[Exercise description]:
In the paper summary below, copy the passage starting at "DeepSeekMath-V2: Towards Self-Verifiable" and ending at "logically sound way.", changing every "theorems" to "lemmas".

[Text segment]:
--*--

Zhihong Shao, Yuxiang Luo, Chengda Lu, Z. Z. Ren, Jiewen Hu, Tian Ye, Zhibin Gou, Shirong Ma, Xiaokang Zhang

2025-12-01

DeepSeekMath-V2: Towards Self-Verifiable Mathematical Reasoning

Summary

This paper focuses on improving how well large language models (LLMs) can do mathematical reasoning, specifically things like proving theorems. It shows how to build a system that not only *gets* the right answers but also *shows its work* in a logically sound way.

What's the problem?

While LLMs have gotten much better at solving math problems and even competing in math contests, simply rewarding them for correct final answers isn't enough. A correct answer doesn't mean the reasoning used to get there was actually valid. Many advanced math problems require a detailed, step-by-step proof, and a final answer reward doesn't help with that. The biggest challenge is making sure the LLM's reasoning is both accurate and complete, especially when dealing with problems that don't have known solutions.

What's the solution?

--*--

[Available data]:

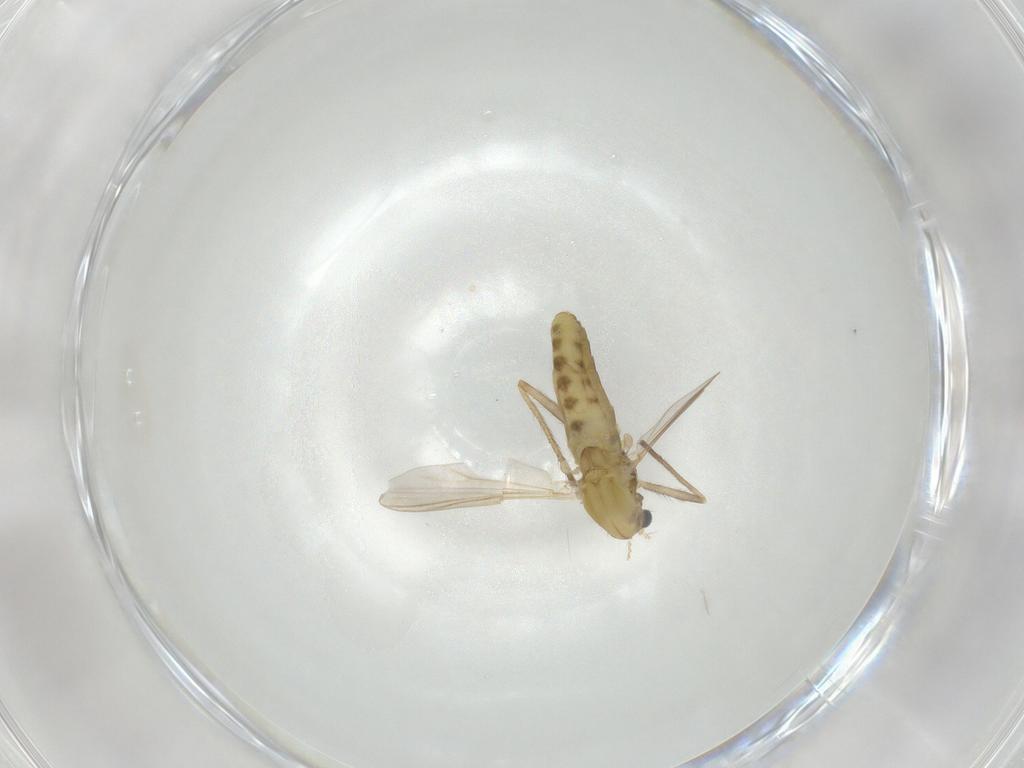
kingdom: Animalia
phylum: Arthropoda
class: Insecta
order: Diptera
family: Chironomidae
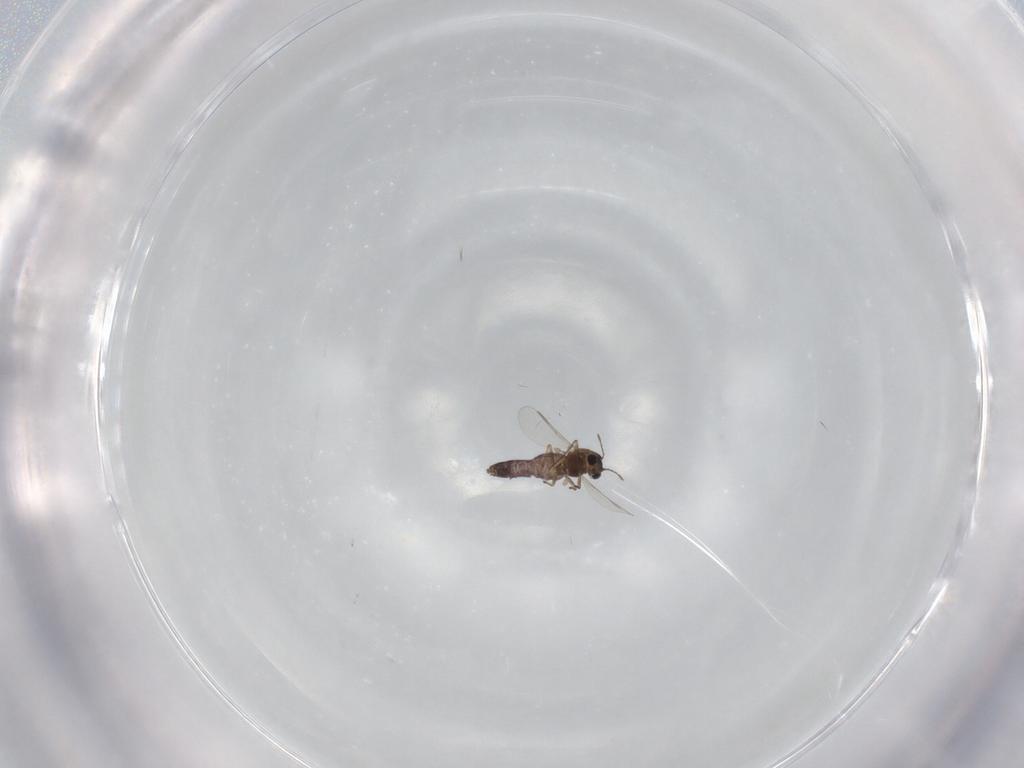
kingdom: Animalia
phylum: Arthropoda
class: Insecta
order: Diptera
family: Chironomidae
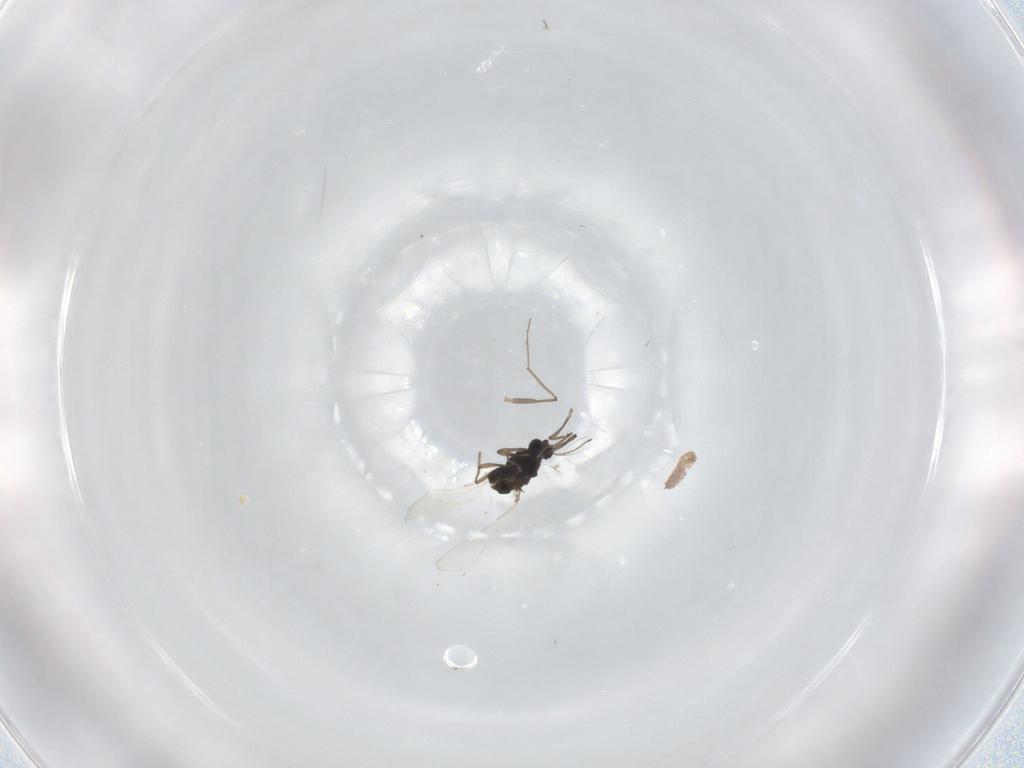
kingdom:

--*--

[Written response]:
DeepSeekMath-V2: Towards Self-Verifiable Mathematical Reasoning

Summary

This paper focuses on improving how well large language models (LLMs) can do mathematical reasoning, specifically things like proving lemmas. It shows how to build a system that not only *gets* the right answers but also *shows its work* in a logically sound way.